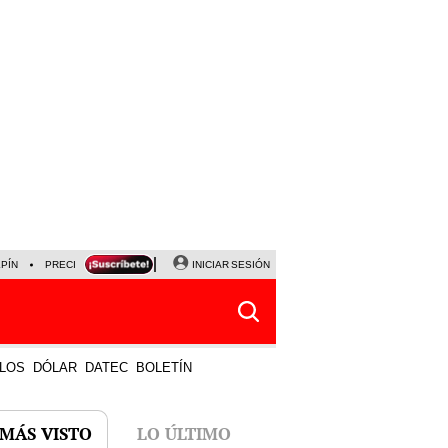
LPÍN
PRECIO DEL DÓLAR
CORTE DE LUZ
INICIAR SESIÓN
VIERNES 7 DE AGOSTO
ALBER
LOS
DÓLAR
DATEC
BOLETÍN
 MÁS VISTO
LO ÚLTIMO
□ □ □ □
### [Instruction]
Although the records contain pictures, only their text should be repeated, exactly as it appears.

### [Answer box]
LPÍN
PRECIO DEL DÓLAR
CORTE DE LUZ
INICIAR SESIÓN
VIERNES 7 DE AGOSTO
ALBER
LOS
DÓLAR
DATEC
BOLETÍN
 MÁS VISTO
LO ÚLTIMO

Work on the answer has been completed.